Sometimes I get very frustrated with the online Qt4 documentation. Sure, the API docs are massive but for many parts they provide only very basic information. Unfortunately, many Qt books, too, often stop exactly at the point where it gets interesting.
One example for this are context menus. The API docs just show you how menus in general are created and how they are connected to the application: Basically, all menus are instances of QMenu which are filled with instances of QAction. QActions are used as representation of any kind of action than can be triggered from the GUI.
The standard method to connect QActions to the GUI controlling code is to use one of their signals, e.g. triggered(). This signal can be connected to a slot of your own class where you can then execute the corresponding action. This works fine as long as you have a limited set of actions that you all know at coding time. For example, a menu in your tool bar which contains actions Undo/Redo/Cut/Copy/Paste can be created very easily.
But there are use cases where you do not know in advance how many actions there will be in your menus. For example, in an application that provides a GUI for composing a complex data structure you may want to provide the user assisting context menus for adding new data parts depending on what parts already exist. Suddenly, you have to connect many actions to one slot and then you somehow have to know which QAction the user actually clicked.
Btw, let’s all recall the Command Pattern for a moment… ok, now on to some solutions.
Method 0 – QAction::setData: The QAction class provides method setData(), which can be used to store custom data in a QAction instance using QVariant as data wrapper. If you then use QMenu’s triggered signal, which gives you a pointer to the QAction that was clicked, you can extract your data from the QAction. I find this a little bit ugly since you have to wrap your data into QVariant which can get messy, if you want to provide more than one data element
Method 1 – Enhancing QAction::triggered(): By sub-classing QAction you can provide your own triggered() signal which you can enhance with all parameters you need in your slot.
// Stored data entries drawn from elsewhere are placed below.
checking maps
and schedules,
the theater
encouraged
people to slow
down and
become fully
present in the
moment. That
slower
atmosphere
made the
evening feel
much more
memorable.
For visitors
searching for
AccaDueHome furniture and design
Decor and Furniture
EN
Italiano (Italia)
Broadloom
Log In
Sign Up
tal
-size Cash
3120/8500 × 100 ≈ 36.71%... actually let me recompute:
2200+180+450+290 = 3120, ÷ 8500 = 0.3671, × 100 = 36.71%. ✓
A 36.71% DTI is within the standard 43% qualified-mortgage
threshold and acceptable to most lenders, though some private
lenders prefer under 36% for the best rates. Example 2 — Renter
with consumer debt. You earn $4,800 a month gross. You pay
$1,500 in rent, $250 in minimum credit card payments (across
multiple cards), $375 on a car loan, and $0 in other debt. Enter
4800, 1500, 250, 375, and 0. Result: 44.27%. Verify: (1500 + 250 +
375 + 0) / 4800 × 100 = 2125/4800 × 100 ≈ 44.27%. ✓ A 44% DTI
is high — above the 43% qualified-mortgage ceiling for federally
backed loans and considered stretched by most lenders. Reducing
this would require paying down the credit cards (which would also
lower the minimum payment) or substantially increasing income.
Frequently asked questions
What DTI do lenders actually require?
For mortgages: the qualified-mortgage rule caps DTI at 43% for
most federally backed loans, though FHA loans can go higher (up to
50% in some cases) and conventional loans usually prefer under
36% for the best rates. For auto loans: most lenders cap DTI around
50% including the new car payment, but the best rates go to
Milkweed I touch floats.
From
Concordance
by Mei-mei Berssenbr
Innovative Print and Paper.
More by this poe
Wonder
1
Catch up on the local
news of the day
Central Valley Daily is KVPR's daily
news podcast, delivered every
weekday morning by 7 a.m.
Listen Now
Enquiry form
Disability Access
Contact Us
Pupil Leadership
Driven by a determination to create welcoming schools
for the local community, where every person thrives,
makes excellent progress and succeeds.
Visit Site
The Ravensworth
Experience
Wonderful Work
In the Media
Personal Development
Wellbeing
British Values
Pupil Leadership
class MyAction : public QAction { Q_OBJECT public: MyAction(QString someActionInfo) : someActionInfo_(someActionInfo) { connect(this, SIGNAL(triggered()), this, SLOT(onTriggered())); } signals: void triggered(QString someActionInfo); private slots: void onTriggered() { emit triggered(someActionInfo_); } private: QString someActionInfo_; };
This is nice and easy but limited to what data types can be transported via signal/slot parameters.
Method 2 – QSignalMapper: From the Qt4 docs on QSignalMapper:
This class collects a set of parameterless signals, and re-emits them with integer, string or widget parameters corresponding to the object that sent the signal.
… which is basically the same as we did in method 1.
Method 3 – Separate domain specific action classes: By the time the context menu is created you add QActions to the menu using QMenu’s addAction methods. Then you create instances of separate Command-like classes (as in Command Pattern) and connect them with the QAction’s triggered() signal:
// Command-like custom action class. No GUI related stuff here! class MySpecialAction : public QObject { Q_OBJECT public: MySpecialAction(QObject* parent, <all necessary parameters to execute>); public slots: void execute(); ... }; // create context menu QAction* specialAction = menu->addAction("Special Action Nr. 1"); MySpecialAction* mySpecialAction = new MySpecialAction(specialAction, ...); connect(specialAction, SIGNAL(triggered()), mySpecialAction, SLOT(execute()));
As you can see, QAction specialAction is parent of mySpecialAction, thereby taking ownership of mySpecialAction. This is my preferred approach because it is the most flexible in terms of what custom data can be stored in the command. Furthermore, the part that contains the execution code – MySpecialAction – has nothing at all to do with GUI stuff and can easily be used in other parts of the system, e.g. non-GUI system interfaces.
How have you solved this problem?
Your first approach leaks memory. QAction has a non-virtual destructor and parenting it to some other QObject will delete it polymorphically. Tough luck.
Scratch this. It inherits from QObject which of course has a virtual destructor. Move along. Nothing to see here.